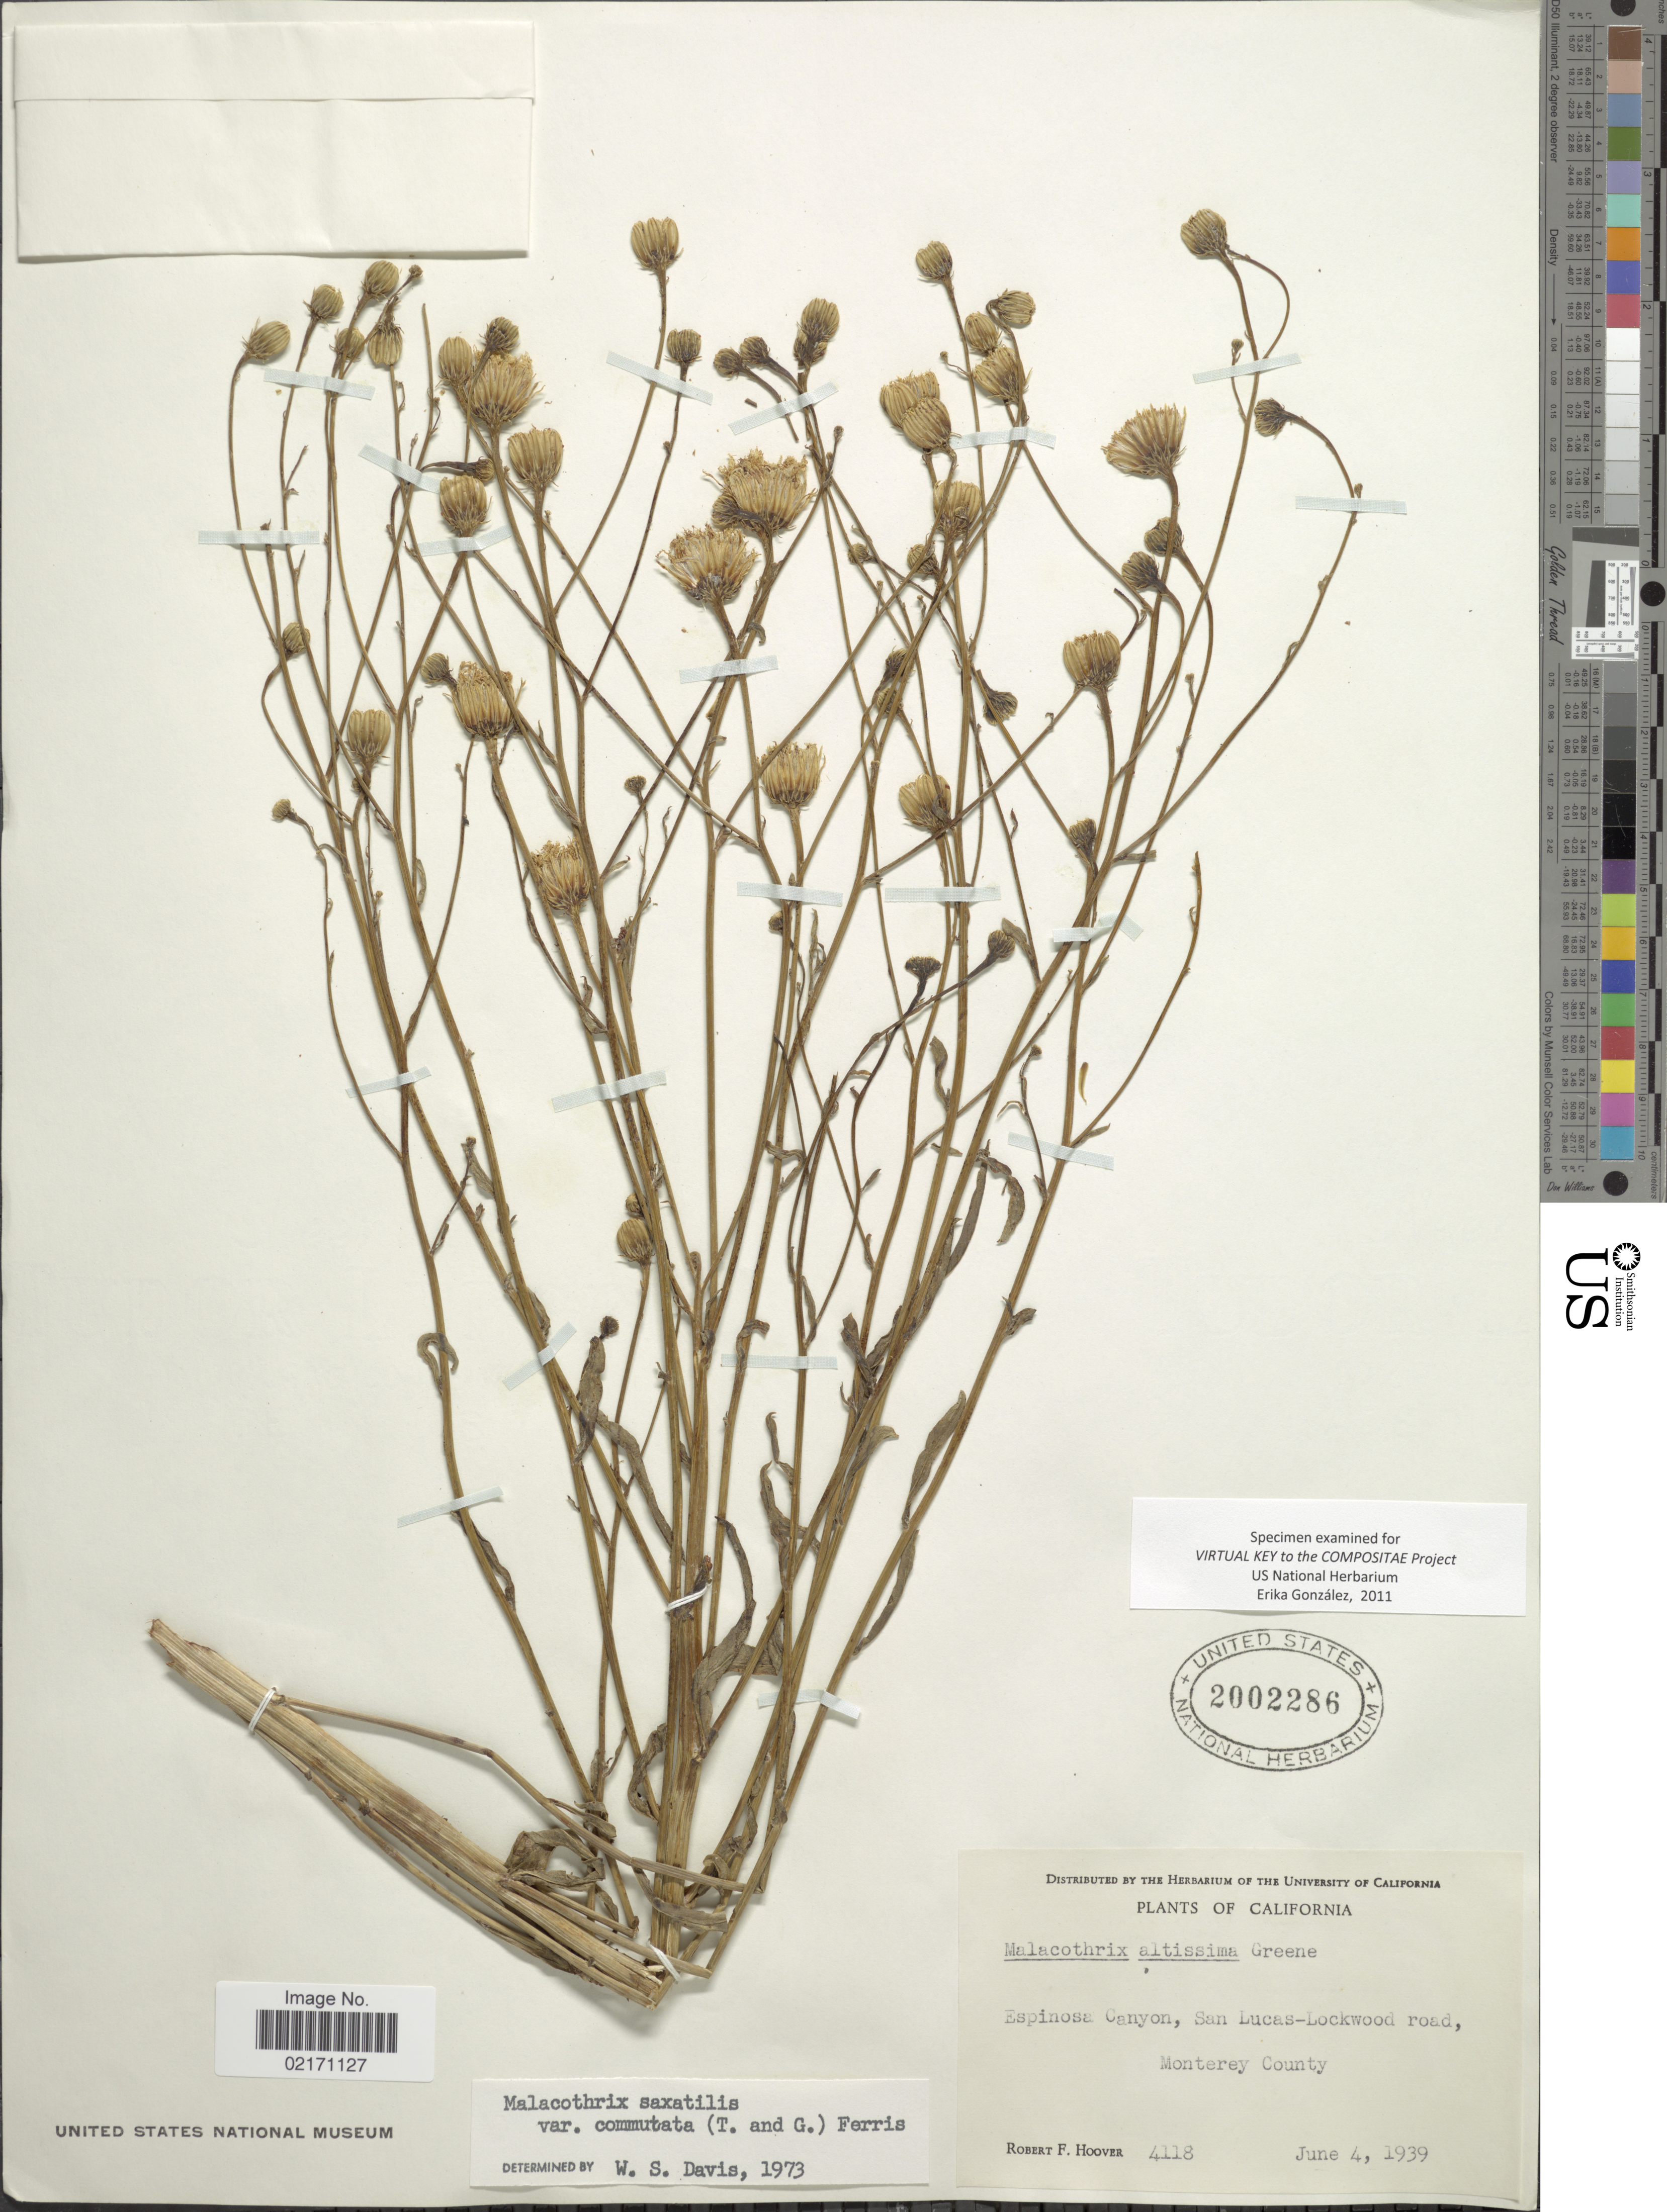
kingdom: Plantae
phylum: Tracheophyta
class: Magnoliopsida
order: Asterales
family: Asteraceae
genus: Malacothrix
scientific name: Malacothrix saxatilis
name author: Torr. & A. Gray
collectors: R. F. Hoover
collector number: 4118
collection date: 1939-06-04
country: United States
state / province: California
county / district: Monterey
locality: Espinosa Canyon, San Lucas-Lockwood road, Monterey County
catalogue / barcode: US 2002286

_Задание_: Верните все строки из списка выше в точности так, как они даны. Изображения в ответ не включайте.

_Решение задачи_:
kingdom: Plantae
phylum: Tracheophyta
class: Magnoliopsida
order: Asterales
family: Asteraceae
genus: Malacothrix
scientific name: Malacothrix saxatilis
name author: Torr. & A. Gray
collectors: R. F. Hoover
collector number: 4118
collection date: 1939-06-04
country: United States
state / province: California
county / district: Monterey
locality: Espinosa Canyon, San Lucas-Lockwood road, Monterey County
catalogue / barcode: US 2002286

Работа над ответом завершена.